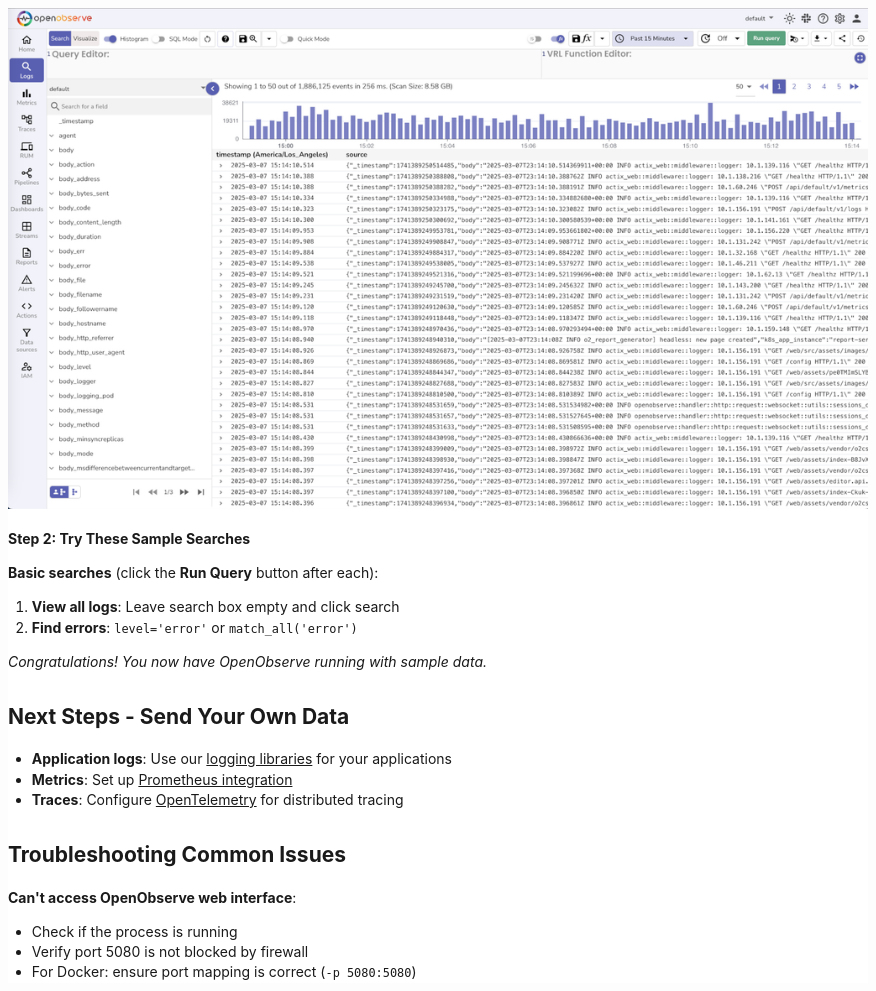 ![Logs page](./images/quickstart/logs_page.png)


**Step 2: Try These Sample Searches**

**Basic searches** (click the **Run Query** button after each):

1. **View all logs**: Leave search box empty and click search
2. **Find errors**: `level='error'` or `match_all('error')`

*Congratulations! You now have OpenObserve running with sample data.*


## Next Steps - Send Your Own Data

- **Application logs**: Use our [logging libraries](./ingestion/logs/otlp.md) for your applications
- **Metrics**: Set up [Prometheus integration](./ingestion/metrics/prometheus.md) 
- **Traces**: Configure [OpenTelemetry](./ingestion/traces/opentelemetry.md) for distributed tracing


## Troubleshooting Common Issues

**Can't access OpenObserve web interface**:

- Check if the process is running
- Verify port 5080 is not blocked by firewall
- For Docker: ensure port mapping is correct (`-p 5080:5080`)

________________________________________

**Problem to solve**
Examine each line of the records above and tally those with the string "running". State the total alone.

**Response area**
2